• **Task prompt**
Your output should be the entries below, from the first line up to and including the line with "right elbow: (1190, 532)", reproduced exactly and with no other lines.

[Stored data]
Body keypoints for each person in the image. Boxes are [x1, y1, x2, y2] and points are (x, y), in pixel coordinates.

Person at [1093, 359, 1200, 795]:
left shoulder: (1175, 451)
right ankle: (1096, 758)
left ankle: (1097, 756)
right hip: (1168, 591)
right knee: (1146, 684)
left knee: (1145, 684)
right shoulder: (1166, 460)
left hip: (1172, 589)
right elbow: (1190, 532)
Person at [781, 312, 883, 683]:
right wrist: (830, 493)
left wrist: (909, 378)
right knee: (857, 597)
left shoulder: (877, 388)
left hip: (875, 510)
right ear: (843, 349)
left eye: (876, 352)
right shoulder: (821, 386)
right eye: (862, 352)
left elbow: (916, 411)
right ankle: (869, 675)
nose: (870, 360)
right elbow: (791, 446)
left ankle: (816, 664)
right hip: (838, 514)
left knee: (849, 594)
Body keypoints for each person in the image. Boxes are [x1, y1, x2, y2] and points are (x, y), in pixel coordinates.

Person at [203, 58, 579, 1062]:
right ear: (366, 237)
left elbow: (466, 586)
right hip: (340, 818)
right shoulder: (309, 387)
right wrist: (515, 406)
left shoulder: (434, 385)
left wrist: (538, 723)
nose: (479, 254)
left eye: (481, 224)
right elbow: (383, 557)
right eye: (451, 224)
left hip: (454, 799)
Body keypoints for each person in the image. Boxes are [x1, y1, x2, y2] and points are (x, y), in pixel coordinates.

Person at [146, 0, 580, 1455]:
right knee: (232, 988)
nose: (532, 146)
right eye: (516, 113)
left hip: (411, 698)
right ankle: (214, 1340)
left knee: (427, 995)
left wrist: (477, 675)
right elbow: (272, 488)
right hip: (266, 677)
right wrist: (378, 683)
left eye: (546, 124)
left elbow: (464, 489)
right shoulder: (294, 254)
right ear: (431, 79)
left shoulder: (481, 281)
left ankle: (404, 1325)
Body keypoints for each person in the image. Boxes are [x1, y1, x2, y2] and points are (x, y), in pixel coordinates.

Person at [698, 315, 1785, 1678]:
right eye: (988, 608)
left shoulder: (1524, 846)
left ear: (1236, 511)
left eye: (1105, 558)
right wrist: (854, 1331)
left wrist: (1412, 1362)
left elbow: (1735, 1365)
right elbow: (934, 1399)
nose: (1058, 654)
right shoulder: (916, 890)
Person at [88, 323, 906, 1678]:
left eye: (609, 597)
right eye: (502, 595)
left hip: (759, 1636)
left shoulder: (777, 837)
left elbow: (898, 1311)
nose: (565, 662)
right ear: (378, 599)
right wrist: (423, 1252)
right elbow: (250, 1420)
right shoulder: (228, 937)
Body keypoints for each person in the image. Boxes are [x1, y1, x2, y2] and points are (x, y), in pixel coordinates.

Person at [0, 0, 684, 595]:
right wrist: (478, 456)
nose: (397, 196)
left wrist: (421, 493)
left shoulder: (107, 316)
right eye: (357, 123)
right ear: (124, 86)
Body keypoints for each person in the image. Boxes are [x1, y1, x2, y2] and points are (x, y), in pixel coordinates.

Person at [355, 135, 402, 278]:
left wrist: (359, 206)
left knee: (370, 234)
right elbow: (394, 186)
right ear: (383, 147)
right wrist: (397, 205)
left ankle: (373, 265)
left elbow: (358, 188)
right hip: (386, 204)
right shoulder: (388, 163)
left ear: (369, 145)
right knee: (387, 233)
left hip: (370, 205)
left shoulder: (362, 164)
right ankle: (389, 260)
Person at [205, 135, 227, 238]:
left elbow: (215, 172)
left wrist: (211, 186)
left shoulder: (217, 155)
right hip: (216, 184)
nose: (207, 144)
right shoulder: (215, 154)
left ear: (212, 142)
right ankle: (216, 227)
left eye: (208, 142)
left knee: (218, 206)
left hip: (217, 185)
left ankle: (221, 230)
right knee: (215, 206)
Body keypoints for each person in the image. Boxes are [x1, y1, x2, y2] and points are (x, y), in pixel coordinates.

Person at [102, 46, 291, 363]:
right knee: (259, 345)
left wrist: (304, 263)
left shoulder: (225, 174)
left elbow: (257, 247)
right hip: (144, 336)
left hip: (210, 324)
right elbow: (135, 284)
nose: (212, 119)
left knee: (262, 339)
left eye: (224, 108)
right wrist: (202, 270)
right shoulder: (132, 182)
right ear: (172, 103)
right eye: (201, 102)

• **Result below**
Body keypoints for each person in the image. Boxes are [x1, y1, x2, y2] and points are (x, y), in pixel coordinates.

Person at [1093, 359, 1200, 795]:
left shoulder: (1175, 451)
right ankle: (1096, 758)
left ankle: (1097, 756)
right hip: (1168, 591)
right knee: (1146, 684)
left knee: (1145, 684)
right shoulder: (1166, 460)
left hip: (1172, 589)
right elbow: (1190, 532)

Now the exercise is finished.